It's been a particularly cruel, cold winter for much of the U.S. Thankfully for Christian music fans, Switchfoot sent out rays of sunshine via their latest release, Fading West, which had us California dreaming. It's hard to believe these guys are 17 years into their music career already, but when you listen, it's easy to see (and hear) that they've definitely earned their veteran musician status. But that's nothing compared to the long and diverse career of Charlie Peacock, who has produced music for Switchfoot and recent Grammy winners The Civil Wars. He also had a career as a Christian artist that began in the 1980s. His latest, Lemonade, is a departure, or maybe it's more accurate to call it a return, taking Peacock back to his jazz roots.

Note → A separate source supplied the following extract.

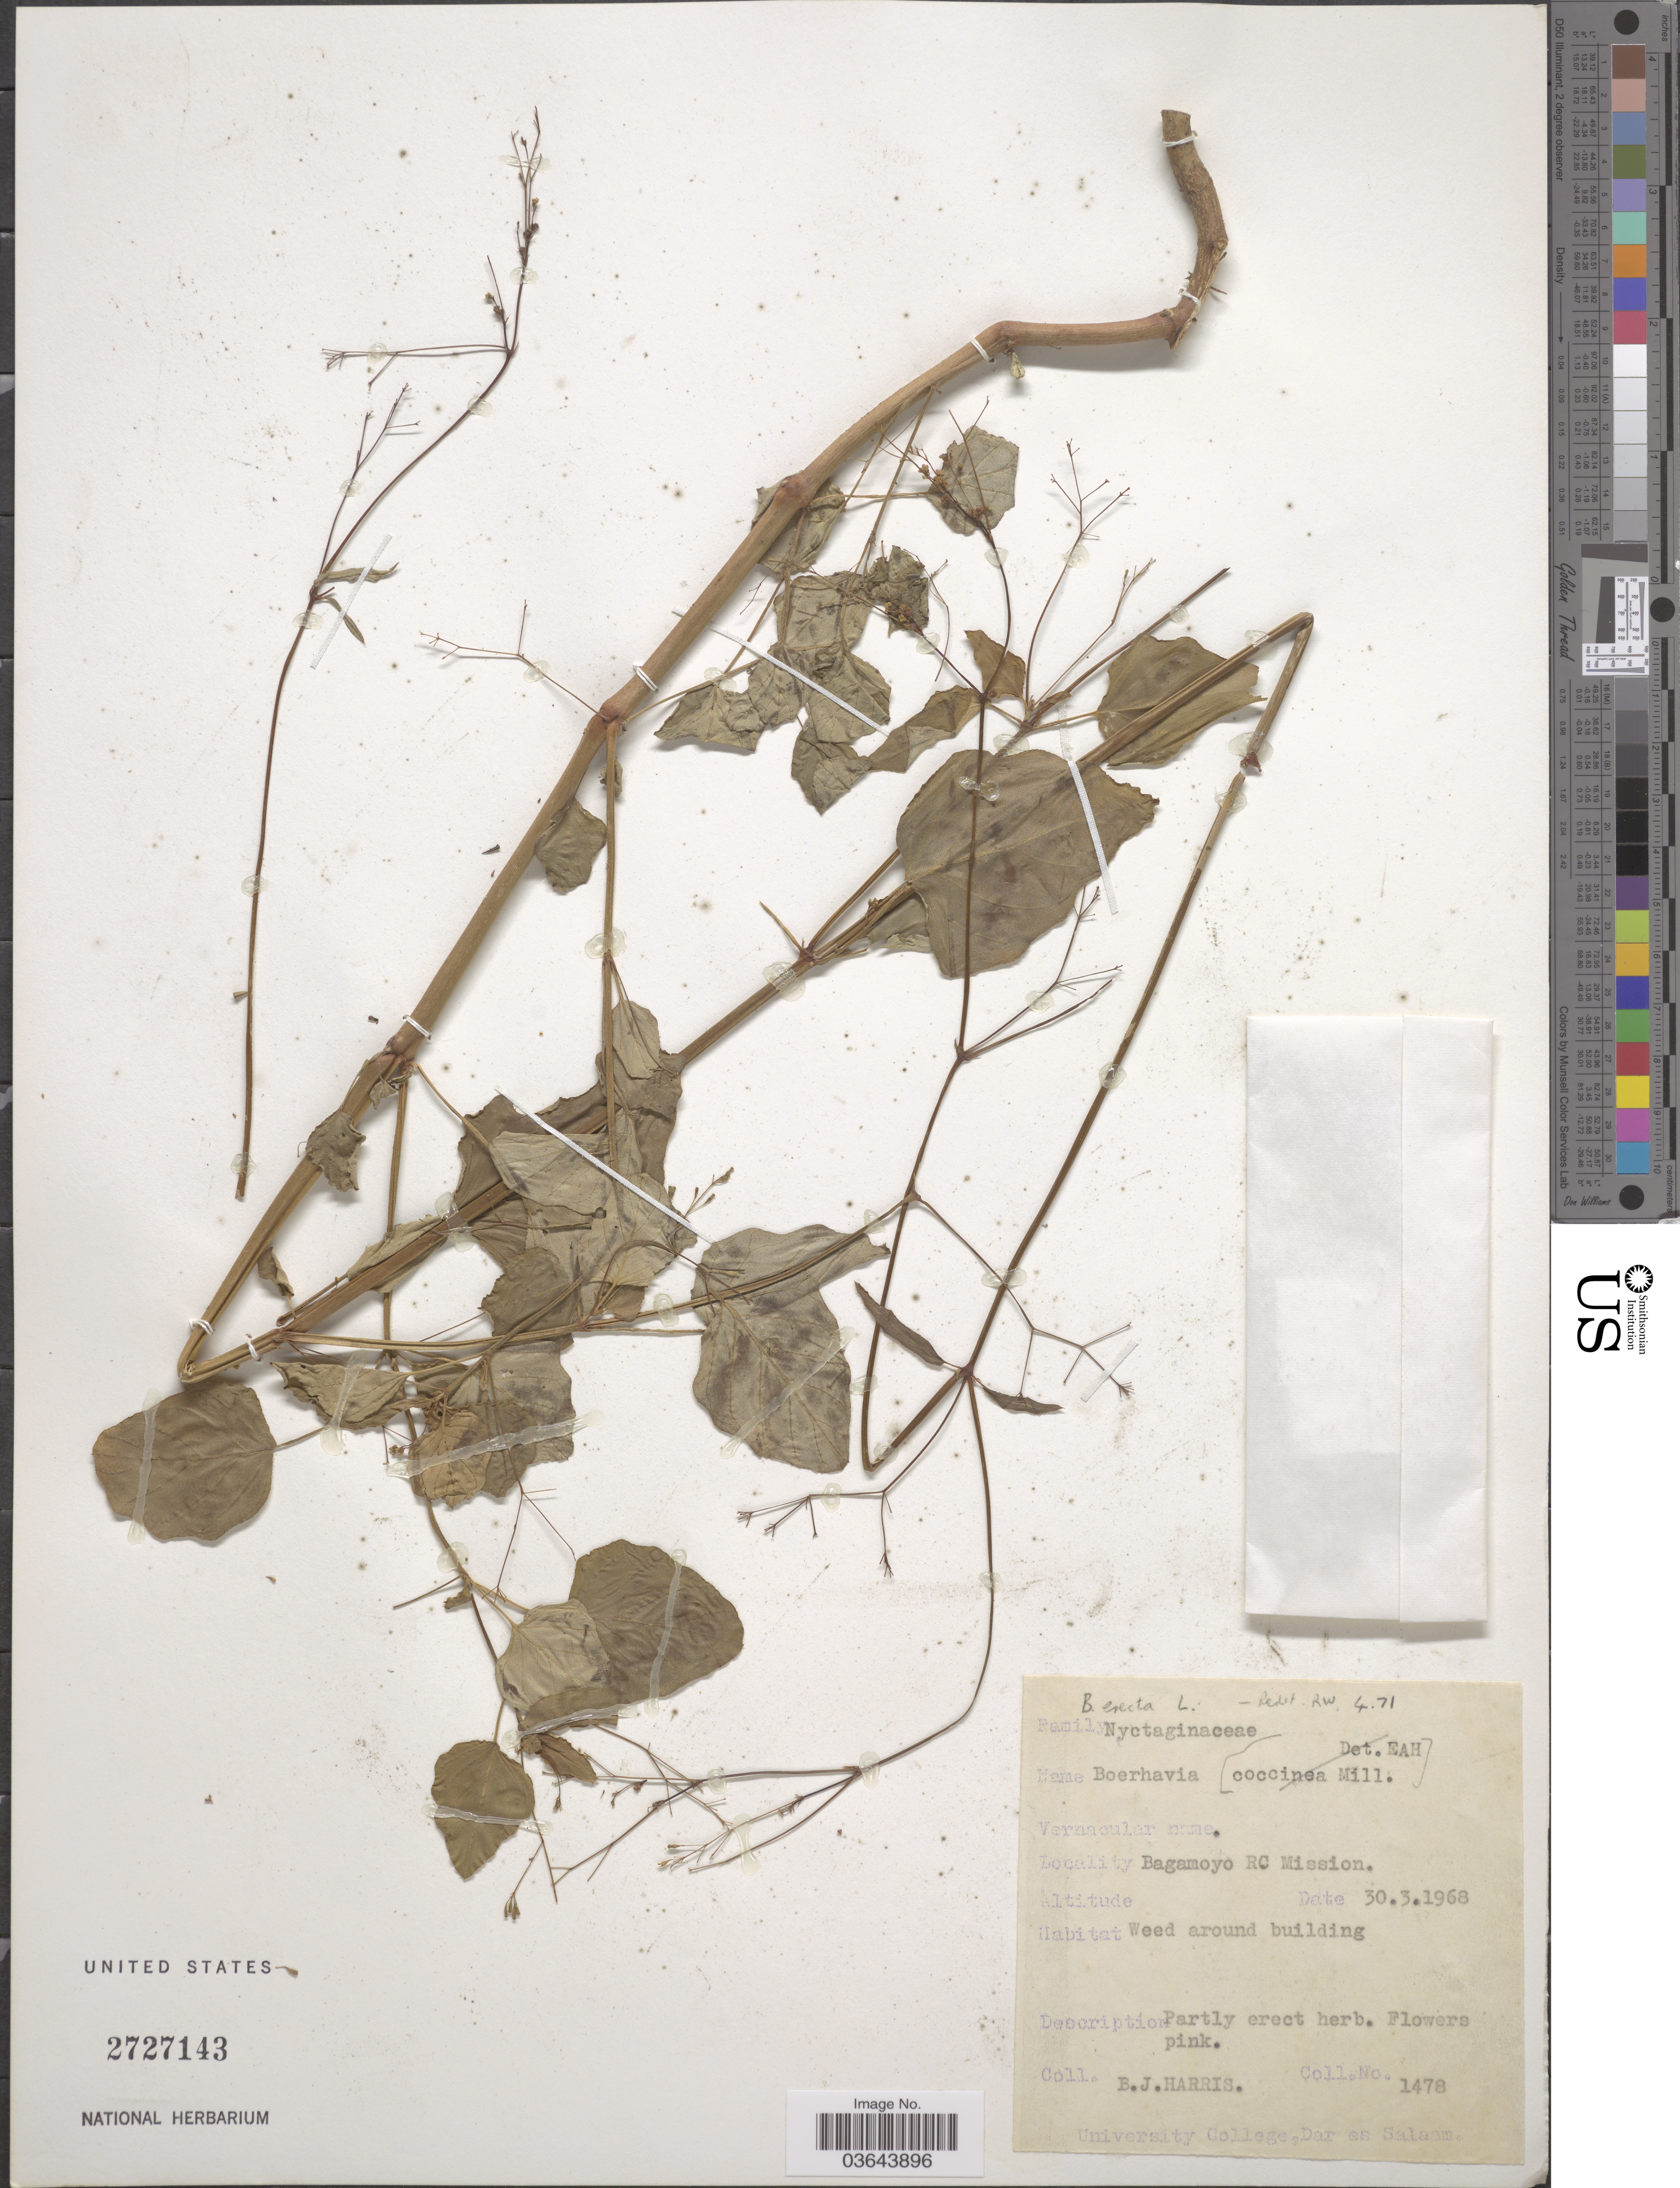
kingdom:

On the worship front, Casting Crowns didn't stray far from what made them Christian radio favorites. Thrive is full of big, anthemic choruses that encourage listeners to move past their circumstances. Meanwhile, Elevation Worship's music continues to track the spiritual journey of Elevation Church, creating praise songs that reach beyond congregational walls to appeal to almost anyone of faith. Worship artist Casey Darnell adds to the mix with a self-titled album produced by award winner Ian Eskelin (Francesca Battistelli, Sidewalk Prophets). Darnell wrote or co-wrote all 11 tracks, giving them a personal feel that goes beyond vertical worship.
The duo of Robby Earle and Molly Reed, aka City Harbor, released a self-titled debut that is a pleasing blend of organic and harmonic pop that explores the complexity of living out a biblical faith in our modern world. Not quite as new on the scene is TobyMac discovery Jamie Grace. Her sophomore album already finds her a Grammy nominee, and she nabbed a Dove Award for Best New Artist last year. Ready to Fly under-promises and over-delivers as this pint-sized vocal powerhouse soars.
Rounding out our list of winter favorites are My Epic's Behold, which marks the rock act's return to a four-piece; Epic Truth by Acquire the Fire, which we admit is less a band and more an event; and Micah Stampley's stirring gospel release Love Never Fails.